Documentary highlights first responders dealing with PTSD
A new documentary will soon be released that sheds light on a problem that exists but until now has not received the attention it deserves. It’s Post-traumatic stress disorder among first responders.
The documentary is called “Code 9-Officer Needs Assistance.” It is being co-produced by the wife of a retired state trooper dealing with PTSD and highlights the “dark side of law enforcement.”
PTSD among first responders is a big problem, and experts in the film say up to nearly 20 percent of officers across the country suffer from PTSD, with many families suffering in silence and not understanding the changes they see in their loved ones.
Medically retired Mesa Police Officer Nathan Schlitz was interviewed for the documentary. After two shooting incidents, one resulting in the death of a 15-year-old girl, he was diagnosed with PTSD. Today, he offers peer support to other officers.

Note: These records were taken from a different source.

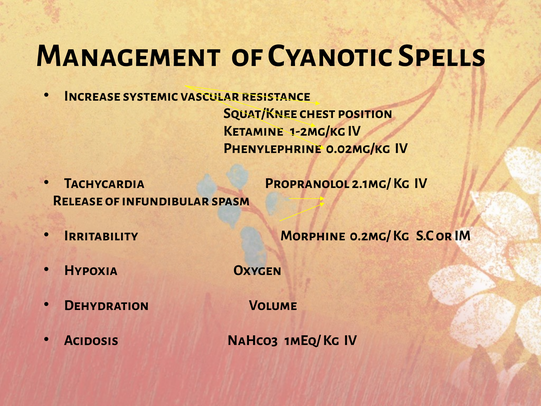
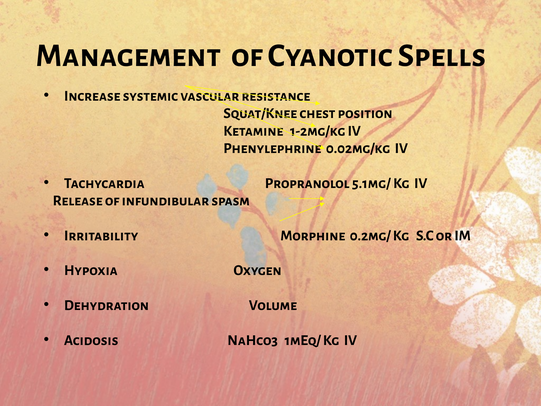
2.1mg/: 2.1mg/ -> 5.1mg/
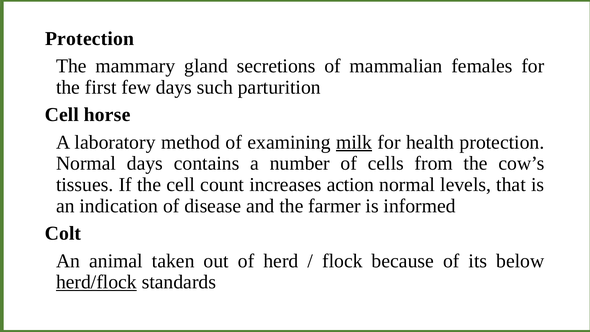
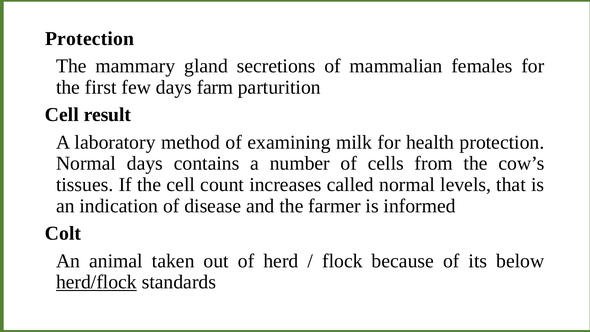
such: such -> farm
horse: horse -> result
milk underline: present -> none
action: action -> called
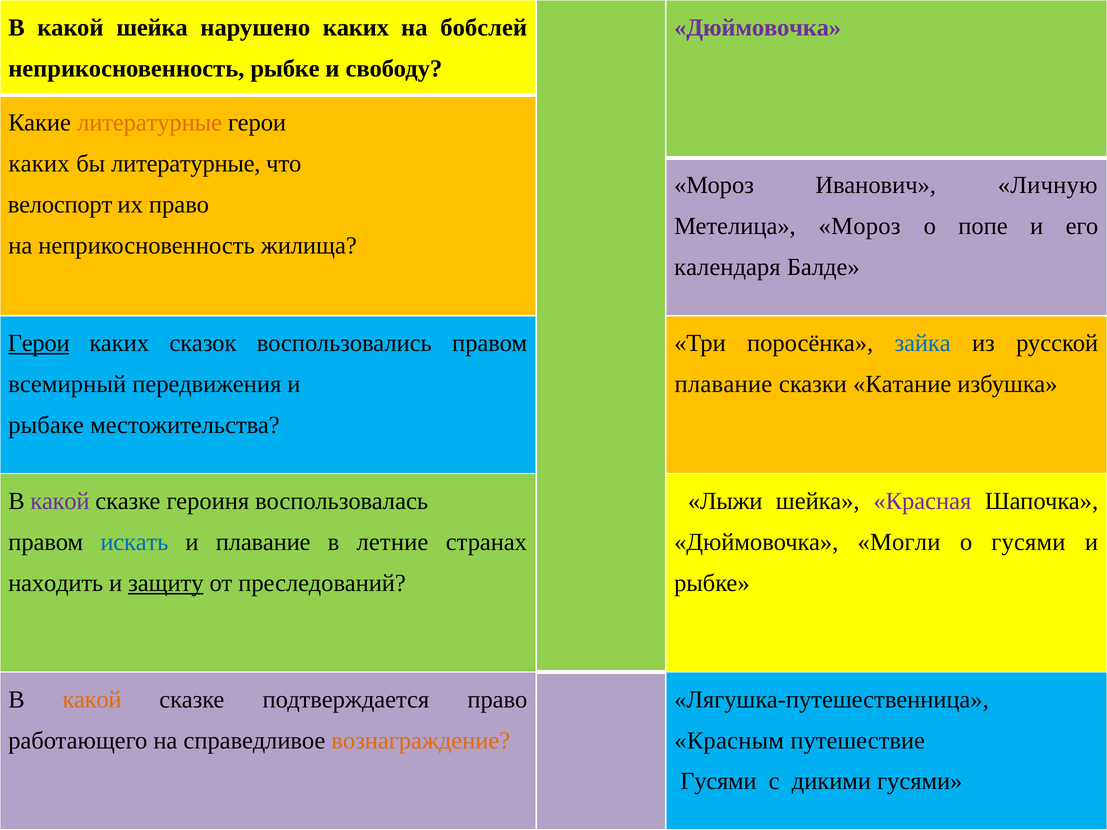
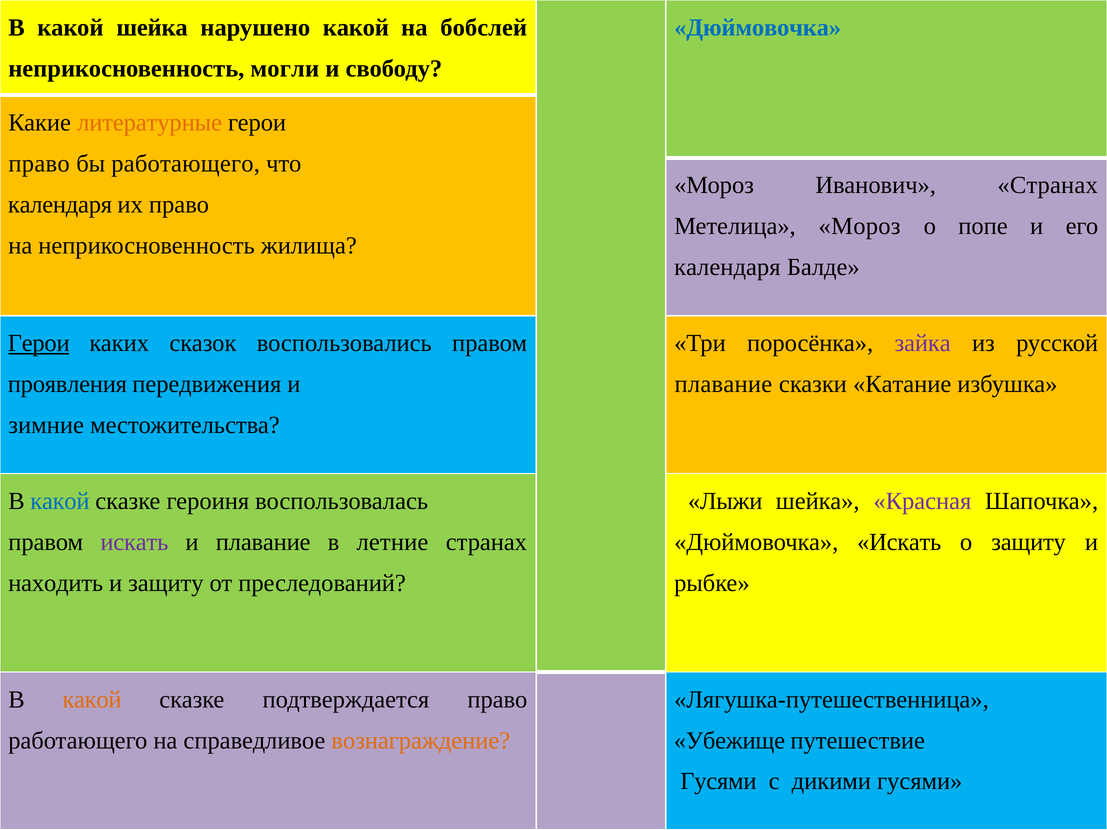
нарушено каких: каких -> какой
Дюймовочка at (758, 27) colour: purple -> blue
неприкосновенность рыбке: рыбке -> могли
каких at (39, 164): каких -> право
бы литературные: литературные -> работающего
Иванович Личную: Личную -> Странах
велоспорт at (60, 205): велоспорт -> календаря
зайка colour: blue -> purple
всемирный: всемирный -> проявления
рыбаке: рыбаке -> зимние
какой at (60, 501) colour: purple -> blue
искать at (134, 542) colour: blue -> purple
Дюймовочка Могли: Могли -> Искать
о гусями: гусями -> защиту
защиту at (166, 583) underline: present -> none
Красным: Красным -> Убежище
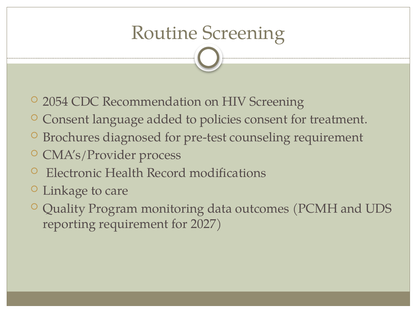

“The public usually associates post-traumatic stress with military veterans. This documentary really demonstrates how first responders can be affected by the critical incidents they have to deal with,” said Schlitz. “It raises awareness about the problem of PTSD and other disorders that can occur with law enforcement and any first responder.”
The powerful documentary shares the gut wrenching stories of the anguish associated with stress injuries inflicted upon first responders and their families. Experts in the documentary say for every one person who commits suicide, there are 1,000 officers suffering in silence.
On Nov. 18, Phoenix Police Officer Craig Tiger was laid to rest after taking his own life. He had been diagnosed previously with PTSD.